Por P. Gustavo Domenech
Muchas veces hemos visto a esos héroes de guión
de las películas de Holywood, arremetiendo contra el mal, hábiles en muchas
cosas, arriesgando la vida, ayudando a los débiles. Pero sabemos que son
actuaciones y nada más. Pero hoy la Iglesia proclama santo a un héroe real
y bien nuestro: el cura Brochero, que bien podría ser llevada a la pantalla
y superar a los pseudo-héroes modernos.
En estos días he leído un libro sobre su vida y
me he quedado impresionado al ver la mirada amplia y la capacidad de
trabajo que poseía. Así, recorriendo algunos de sus hechos más sobresalientes,
el cura Brochero era capaz de conducir a la ciudad de Córdoba, como el
general Aníbal, por las altas pampas de Achala, con sus peligros e
incomodos a lomo de mula y caballo, tandas de cientos de hombres rudos y
mujeres de casa, para que realizaran ejercicios espirituales; un predicador
y catequista simple y profundo como los grandes; que descollaba en el
género parabólico al estilo de Jesús: “Dios es como los piojos, está más
cerca de los pobres”; gran evangelizador que convirtió a aquellos rudos y
taimados habitantes en gente de una profunda delicadeza moral y espiritual;
gran civilizador, que llegó a construir con escasa ayuda del gobierno pero
con los brazos de la gente obras al estilo de un emperador romano, caminos,
acueductos, canales de riego, caminos, vías ferroviarias, que asombrarían a
cualquier estadista; un alma abierta a todos, empezando por los pecadores y
los más empedernidos, así, con su caridad paternal y su tenacidad
apostólica, logró convertir en almas tan mansas como corderos a hombres
peligrosos que hoy serían buscados por la Interpol, como el montonero
Santos Guayama, el “gaucho seco” y el “sapito”. A varios de ellos y sus
secuaces los hizo hacer ejercicios espirituales que dejaría sin palabras a
todos estos teorizadores de la inserción y de la lucha contra la
inseguridad.
Era consciente de que esos diablos se expulsan
solo con el ayuno y la oración, por eso no escatimaba darse azotes en su
espalda para unirse a la pasión del Señor, lo cual hoy movería al escándalo
farisaico de algunos de nuestros periodistas que no tienen ni la menor idea
de la ascesis cristiana.
Un día lo encontramos conversando con un rudo
gaucho y convenciéndolo de los misterios más altos y a la semana siguiente,
hablando con gente copetuda y fina como lo hacía con sus amigos, Juárez
Celman y Figueroa Alcorta, presidentes de la Nación.
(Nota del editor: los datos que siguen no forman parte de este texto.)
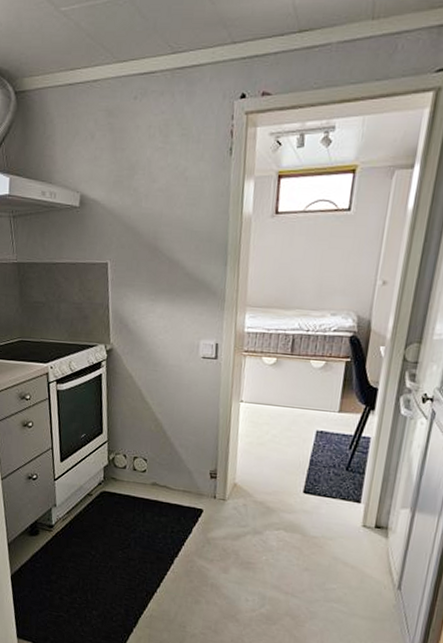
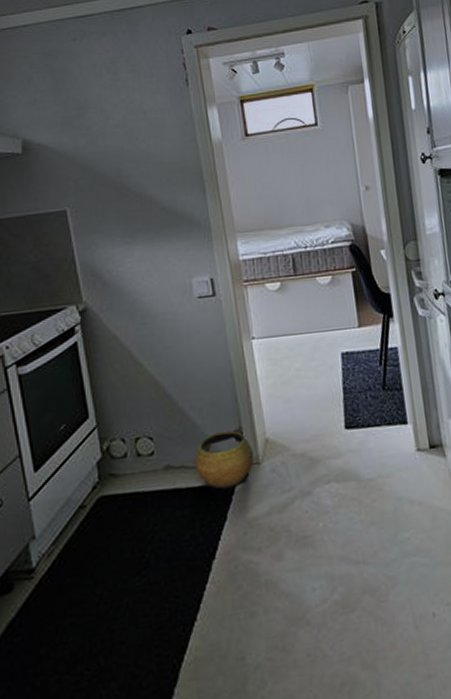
clay pot: none [175,468,222,513] -> present [194,430,254,490]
Un hombre extraordinario, polifacético, que no
le “hacía asco a nada” como vulgarmente decimos de aquel que, si la caridad
lo exige, es capaz de arremangarse la sotana para cavar una zanja, levantar
una pared, cuidar los caballos, arrear animales y cortar leña para dar de
comer a los ejercitantes y hacer largas leguas para confesar a un
penitente.
Su pobreza evangélica y su amor a los pobres
era conocido a nivel nacional, como la de dar a los pobres todo el dinero
que tenía para el tranvía y hacer el recorrido a pie. Esta esta preferencia
por los pobres y postergados lo llevó a contraer la lepra, ya que Brochero
acostumbraba a visitar a un leproso abandonado que solo él visitaba y solía
tomar unos mates con él.
Todo esto pudo hacerlo gracias a la profunda
piedad y unión a Dios que había logrado por la oración y la Santa Misa. Si
bien llevó una tan intensa vida activa dio siempre el primer lugar a la
oración, como decía: “después de mis rezos, voy”.
Este es el tipo de hombres que nuestra patria
necesita: no se detuvo para quejarse de los males, sino que a pesar de
ello, y con todos los obstáculos que se le presentaban llevo adelante, por
su santidad, una obra evangelizadora y civilizadora inigualable.
Fuente: Boletín Parroquial Nº
214, Parroquia San Maximiliano Kolbe.